任务要求:
列出下面所有含有字符串“данные”的行，每行照原文完整抄出。

┌─ 提供信息

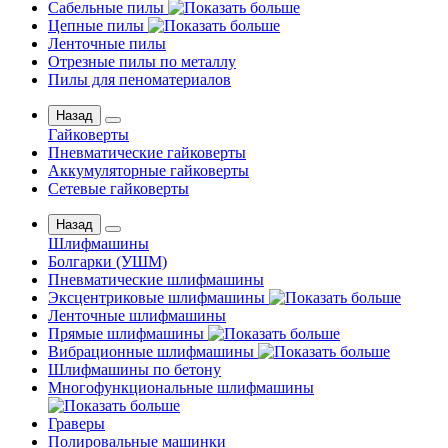
Сабельные пилы
Цепные пилы
Ленточные пилы
Отрезные пилы по металлу
Пилы для пеноматериалов
Назад
Гайковерты
Пневматические гайковерты
Аккумуляторные гайковерты
Сетевые гайковерты
Назад
Шлифмашины
Бoлгаpки (УШM)
Пневматические шлифмашины
Эксцентриковые шлифмашины
Ленточные шлифмашины
Прямые шлифмашины
Вибрационные шлифмашины
Шлифмашины по бетону
Многофункциональные шлифмашины
Граверы
Полировальные машинки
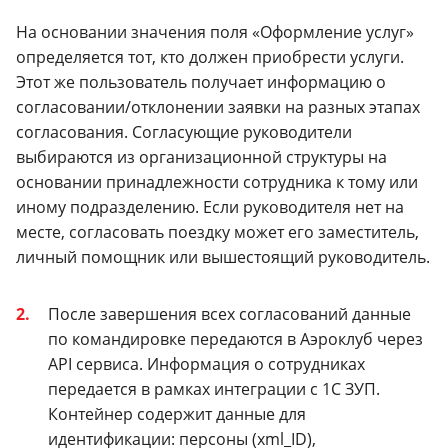
На основании значения поля «Оформление услуг»
определяется тот, кто должен приобрести услуги.
Этот же пользователь получает информацию о
согласовании/отклонении заявки на разных этапах
согласования. Согласующие руководители
выбираются из организационной структуры на
основании принадлежности сотрудника к тому или
иному подразделению. Если руководителя нет на
месте, согласовать поездку может его заместитель,
личный помощник или вышестоящий руководитель.
После завершения всех согласований данные
по командировке передаются в Аэроклуб через
API сервиса. Информация о сотрудниках
передается в рамках интеграции с 1С ЗУП.
Контейнер содержит данные для
идентификации: персоны (xml_ID),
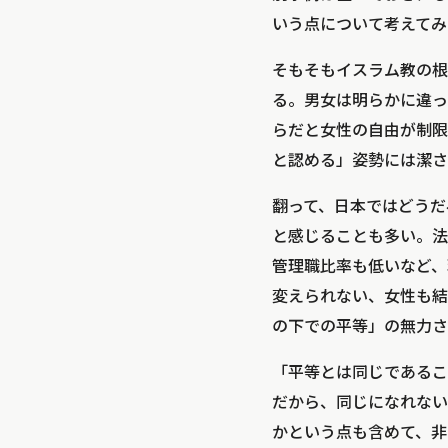
いう点について考えてみ
そもそもイスラム教の根
る。男女は明らかに違っ
らだと女性の自由が制限
と認める」姿勢には潔さ
翻って、日本ではどうだ
と感じることも多い。法
管理職比率も低いなど、
変えられない、女性も結
の下での平等」の無力さ
「平等とは同じであるこ
だから、同じになれない
かという点も含めて、非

└─

本题答案:
После завершения всех согласований данные
Контейнер содержит данные для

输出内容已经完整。